From the Milwaukee Journal obituary: “Mark Bemowski, a six-time Wisconsin State Amateur champion, has played with and against just about every good golfer the state has produced over the last five decades, from Bobby Brue to Andy North to Steve Stricker. Veech won the first of his four State Open titles as an 18-year-old amateur. He shot a 59 at North Hills Country Club, with a persimmon driver and a balata golf ball. He did things with a golf club that left others speechless.
“He literally had the best hands the golf world has ever seen,” said Randy Warobick, whose father, the late professional Lou Warobick, was Veech’s best friend. “His control of the golf club was phenomenal.” Veech spent the 1959 season on the PGA Tour, but two things prevented him from achieving greatness as a touring professional. He didn’t like the lifestyle and he weighed in excess of 300 pounds.

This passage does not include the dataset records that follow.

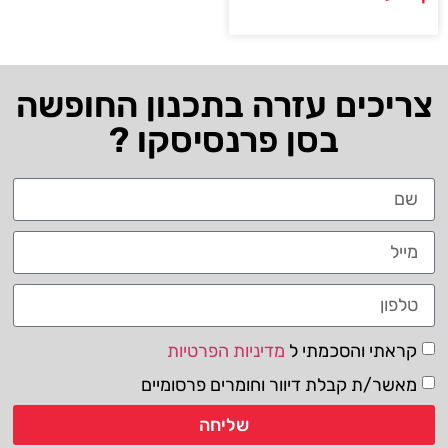
צריכים עזרה בתכנון החופשה
בסן פרנסיסקו ?
קראתי והסכמתי ל
מדיניות הפרטיות
מאשר/ת קבלת דיוור וחומרים פרסומיים
שליחה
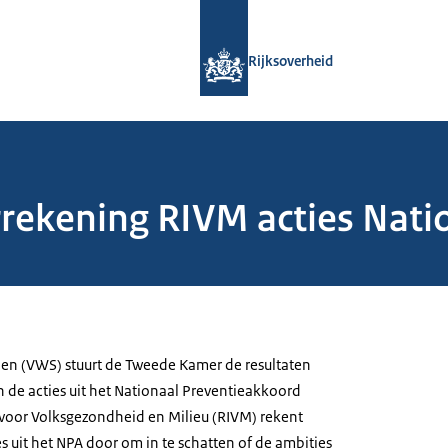
Naar de homepage van Rijksoverheid
Rijksoverheid
rekening RIVM acties Nati
ijen (VWS) stuurt de Tweede Kamer de resultaten
 de acties uit het Nationaal Preventieakkoord
t voor Volksgezondheid en Milieu (RIVM) rekent
es uit het NPA door om in te schatten of de ambities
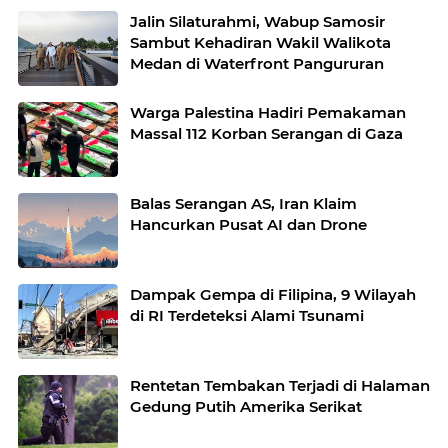
Jalin Silaturahmi, Wabup Samosir
Sambut Kehadiran Wakil Walikota
Medan di Waterfront Pangururan
Warga Palestina Hadiri Pemakaman
Massal 112 Korban Serangan di Gaza
Balas Serangan AS, Iran Klaim
Hancurkan Pusat AI dan Drone
Dampak Gempa di Filipina, 9 Wilayah
di RI Terdeteksi Alami Tsunami
Rentetan Tembakan Terjadi di Halaman
Gedung Putih Amerika Serikat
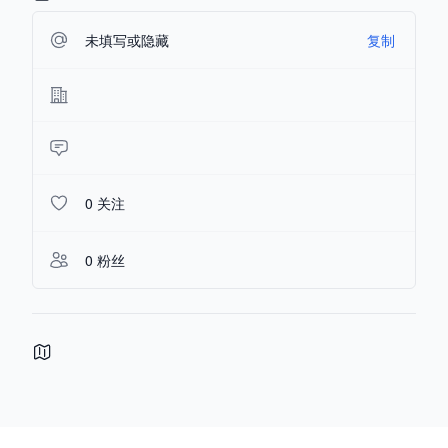
未填写或隐藏
复制
0 关注
0 粉丝
Footer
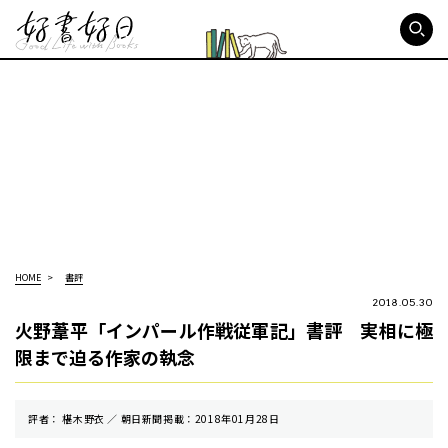
好書好日
HOME
書評
2018.05.30
火野葦平「インパール作戦従軍記」書評 実相に極
限まで迫る作家の執念
評者： 椹木野衣 ／ 朝⽇新聞掲載：2018年01月28日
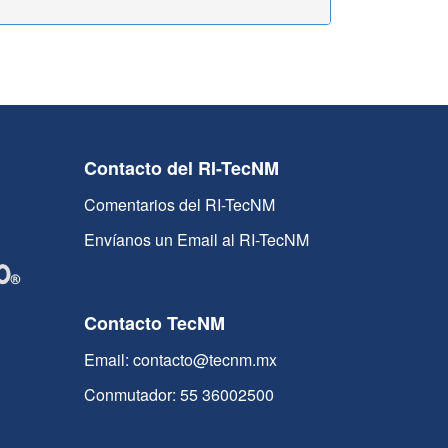
Contacto del RI-TecNM
Comentarios del RI-TecNM
Envíanos un Email al RI-TecNM
Contacto TecNM
Email: contacto@tecnm.mx
Conmutador: 55 36002500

He had a hard time walking 72 holes on bad knees, and the insides of his thighs would chafe raw. “There were many times his legs were bloody after a round of golf.”
13. Jim Jacoby wrote a bridge column for the SCHOLASTIC, already demonstrating his expertise. Yet he and his partner finished only second in the April, 1956, campus-wide bridge tournament at Notre Dame. For his second place finish, he earned one master point and won a fountain pen desk set.
14. Frank Hering. On February 7, 1904, Fraternal Order of Eagles Past Grand Worthy President Frank E. Hering, a former Notre Dame football coach, made a public plea to recognize mother’s everywhere. A decade later, President Woodrow Wilson signed a proclamation making Mother’s Day a reality.